The p Value Controversy

The omnipresent p value has gotten quite the beating in the statistical press for decades, and it’s still a thorny issue for many researchers. From time to time we witness donnybrooks carried out in journal letters or pointed articles, with authors defending some statistical practices while attacking others. There are compelling arguments that suggest that additional statistical measures, like effect size and 95% confidence intervals, help contextualize p values. Another potential solution to the weakness of the p value as a measure of research importance would be making the cutoff for significance much lower, like 0.01 or even 0.005.

We also know that the pressure to publish, and the lack of outlets for null findings (the so-called “file drawer” problem), contributes to biased scientific literature. There is a suspicious distribution of p values in published articles, with an unusual concentration of p values barely below 0.05. This suggests that p values are being manipulated (p-hacking) by selective analysis or that data “fishing expeditions” are being carried out, with the measurements that happen to be significant being treated as original hypotheses (HARKing, or Hypothesizing After Results are Known). Perhaps the addition of other statistical metrics would make this kind of poor research practice less attractive, or (what seems more likely), would simply make p-hacking and HARKing a bit more difficult but no less common.

Leaving aside the problem of research incentivization and irresponsible research practices, we find that underlying most statistical disputes is the question of whether a research outcome matters. The most commonly used statistical tool in our area is the t-test, which is sensitive to sample size, and is capable of finding true small differences between groups, when the sample size is large. If a change in diet creates a statistically significant reduction in hypercholesterolemia, but the effect size is minimal, does the research on this diet even matter? Would something as radical and life-altering as a permanent alteration in diet be worth a (possible) small drop in LDL? When we graph the distribution of our populations in a case like this, we see that the vast majority of the area under our curves overlaps – only a few dieters would get a reduction in LDL beyond what would be expected in the dispersion of non-dieters.

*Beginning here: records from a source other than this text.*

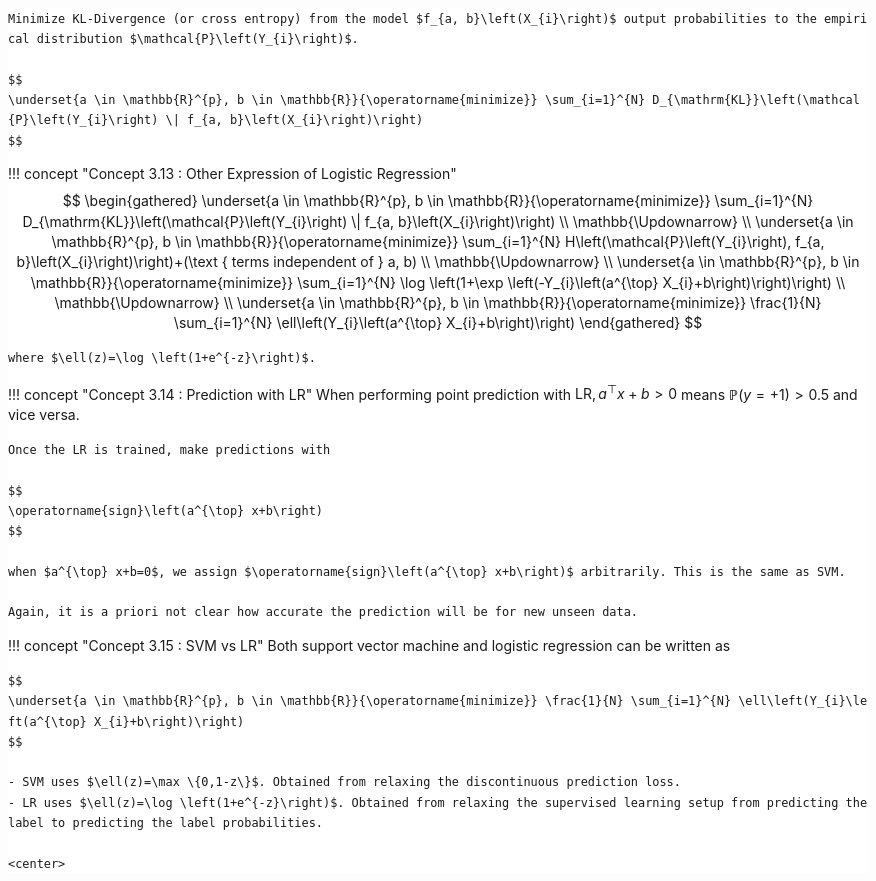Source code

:     Minimize KL-Divergence (or cross entropy) from the model $f_{a, b}\left(X_{i}\right)$ output probabilities to the empirical distribution $\mathcal{P}\left(Y_{i}\right)$.
    
    $$
    \underset{a \in \mathbb{R}^{p}, b \in \mathbb{R}}{\operatorname{minimize}} \sum_{i=1}^{N} D_{\mathrm{KL}}\left(\mathcal{P}\left(Y_{i}\right) \| f_{a, b}\left(X_{i}\right)\right)
    $$

!!! concept "Concept 3.13 : Other Expression of Logistic Regression"
    $$
    \begin{gathered}
    \underset{a \in \mathbb{R}^{p}, b \in \mathbb{R}}{\operatorname{minimize}} \sum_{i=1}^{N} D_{\mathrm{KL}}\left(\mathcal{P}\left(Y_{i}\right) \| f_{a, b}\left(X_{i}\right)\right) \\
    \mathbb{\Updownarrow} \\
    \underset{a \in \mathbb{R}^{p}, b \in \mathbb{R}}{\operatorname{minimize}} \sum_{i=1}^{N} H\left(\mathcal{P}\left(Y_{i}\right), f_{a, b}\left(X_{i}\right)\right)+(\text { terms independent of } a, b) \\
    \mathbb{\Updownarrow} \\
    \underset{a \in \mathbb{R}^{p}, b \in \mathbb{R}}{\operatorname{minimize}} \sum_{i=1}^{N} \log \left(1+\exp \left(-Y_{i}\left(a^{\top} X_{i}+b\right)\right)\right) \\
    \mathbb{\Updownarrow} \\
    \underset{a \in \mathbb{R}^{p}, b \in \mathbb{R}}{\operatorname{minimize}} \frac{1}{N} \sum_{i=1}^{N} \ell\left(Y_{i}\left(a^{\top} X_{i}+b\right)\right)
    \end{gathered}
    $$
    
    where $\ell(z)=\log \left(1+e^{-z}\right)$.

!!! concept "Concept 3.14 : Prediction with LR"
    When performing point prediction with $\mathrm{LR}, a^{\top} x+b>0$ means $\mathbb{P}(y=+1)>0.5$ and vice versa.

    Once the LR is trained, make predictions with
    
    $$
    \operatorname{sign}\left(a^{\top} x+b\right)
    $$
    
    when $a^{\top} x+b=0$, we assign $\operatorname{sign}\left(a^{\top} x+b\right)$ arbitrarily. This is the same as SVM.

    Again, it is a priori not clear how accurate the prediction will be for new unseen data.

!!! concept "Concept 3.15 : SVM vs LR"
    Both support vector machine and logistic regression can be written as

    $$
    \underset{a \in \mathbb{R}^{p}, b \in \mathbb{R}}{\operatorname{minimize}} \frac{1}{N} \sum_{i=1}^{N} \ell\left(Y_{i}\left(a^{\top} X_{i}+b\right)\right)
    $$

    - SVM uses $\ell(z)=\max \{0,1-z\}$. Obtained from relaxing the discontinuous prediction loss.
    - LR uses $\ell(z)=\log \left(1+e^{-z}\right)$. Obtained from relaxing the supervised learning setup from predicting the label to predicting the label probabilities.

    <center>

Compounding matters is poorly nuanced reporting by popular press outlets. A measured, careful article that includes caveats about the need for further study and the clinical applicability of the findings it reports can be latched onto by a newspaper or news program which breathlessly reports its tenuous finding as breakthrough new science. When, inevitably, the needle swings the other way and other studies find an opposite effect, or fail to reproduce the findings, the popular press reports this, too, with the same lack of statistical rigor. The public gets fatigued and begins to view science, and even facts, as mutable and chancy.

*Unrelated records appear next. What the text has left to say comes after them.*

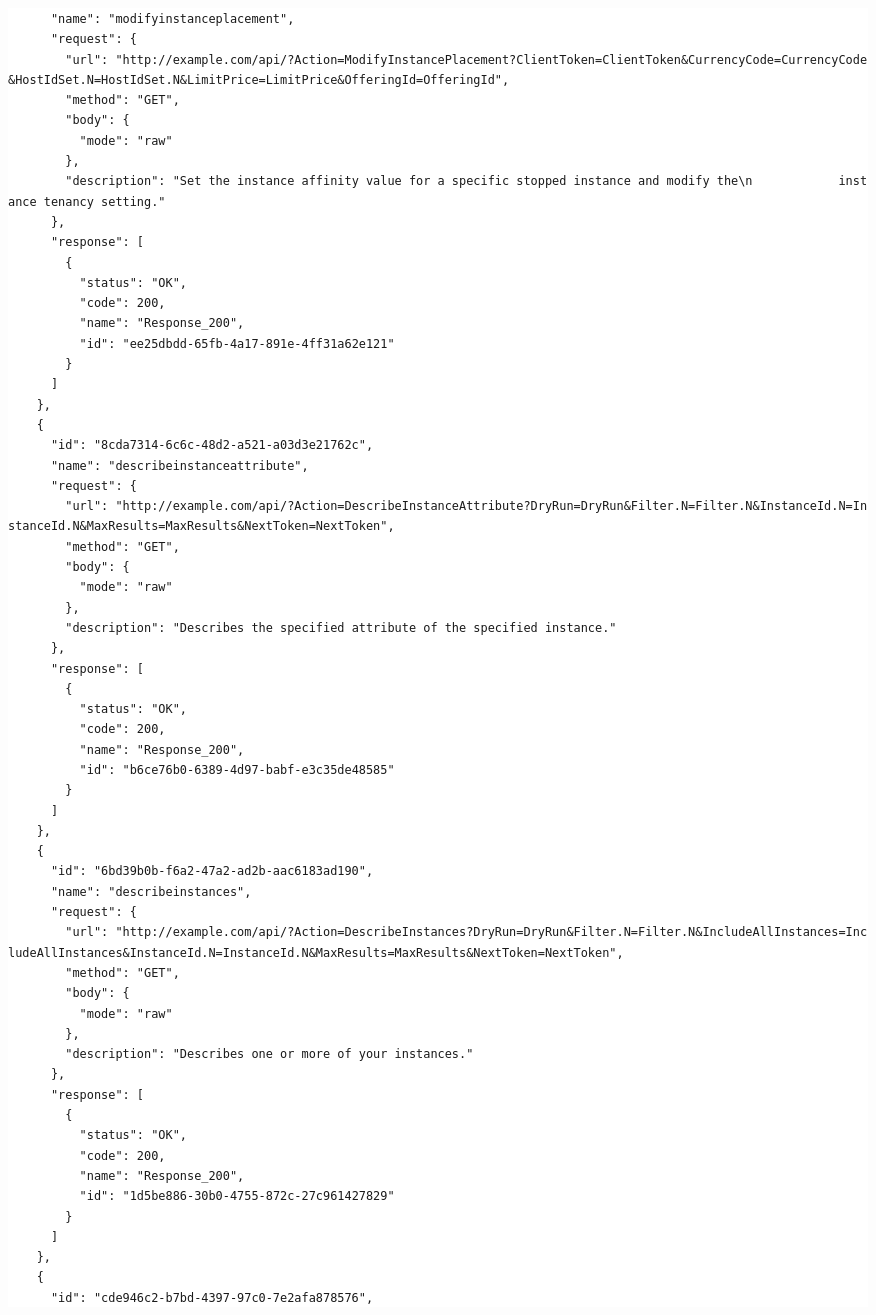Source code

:           "name": "modifyinstanceplacement",
          "request": {
            "url": "http://example.com/api/?Action=ModifyInstancePlacement?ClientToken=ClientToken&CurrencyCode=CurrencyCode&HostIdSet.N=HostIdSet.N&LimitPrice=LimitPrice&OfferingId=OfferingId",
            "method": "GET",
            "body": {
              "mode": "raw"
            },
            "description": "Set the instance affinity value for a specific stopped instance and modify the\n            instance tenancy setting."
          },
          "response": [
            {
              "status": "OK",
              "code": 200,
              "name": "Response_200",
              "id": "ee25dbdd-65fb-4a17-891e-4ff31a62e121"
            }
          ]
        },
        {
          "id": "8cda7314-6c6c-48d2-a521-a03d3e21762c",
          "name": "describeinstanceattribute",
          "request": {
            "url": "http://example.com/api/?Action=DescribeInstanceAttribute?DryRun=DryRun&Filter.N=Filter.N&InstanceId.N=InstanceId.N&MaxResults=MaxResults&NextToken=NextToken",
            "method": "GET",
            "body": {
              "mode": "raw"
            },
            "description": "Describes the specified attribute of the specified instance."
          },
          "response": [
            {
              "status": "OK",
              "code": 200,
              "name": "Response_200",
              "id": "b6ce76b0-6389-4d97-babf-e3c35de48585"
            }
          ]
        },
        {
          "id": "6bd39b0b-f6a2-47a2-ad2b-aac6183ad190",
          "name": "describeinstances",
          "request": {
            "url": "http://example.com/api/?Action=DescribeInstances?DryRun=DryRun&Filter.N=Filter.N&IncludeAllInstances=IncludeAllInstances&InstanceId.N=InstanceId.N&MaxResults=MaxResults&NextToken=NextToken",
            "method": "GET",
            "body": {
              "mode": "raw"
            },
            "description": "Describes one or more of your instances."
          },
          "response": [
            {
              "status": "OK",
              "code": 200,
              "name": "Response_200",
              "id": "1d5be886-30b0-4755-872c-27c961427829"
            }
          ]
        },
        {
          "id": "cde946c2-b7bd-4397-97c0-7e2afa878576",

All this points to the importance of researcher responsibility in carrying out and reporting research. By all means, if you have a finding with a significant p value but small effect size or broad confidence interval, report it! Your finding, which boasts statistical significance but lacks other convincing evidence of its actual usefulness, may be a hint that points in the direction of something more substantial. If you have a serendipitous finding – a statistically significant difference in a measure you didn’t hypothesize about – great! Be honest about the fact that this was a finding that wasn’t predicted in your hypothesis and that this difference merits more focused study. Be aware of the limits of your findings, and understand what your statistical tests are really telling you. Go beyond the math – visualize your findings, imagine the application of your findings to clinical care, try explaining the effect size in ordinary, non-scientific terms. Being transparent about what you expected, what you found, and why it matters is the basis of good science.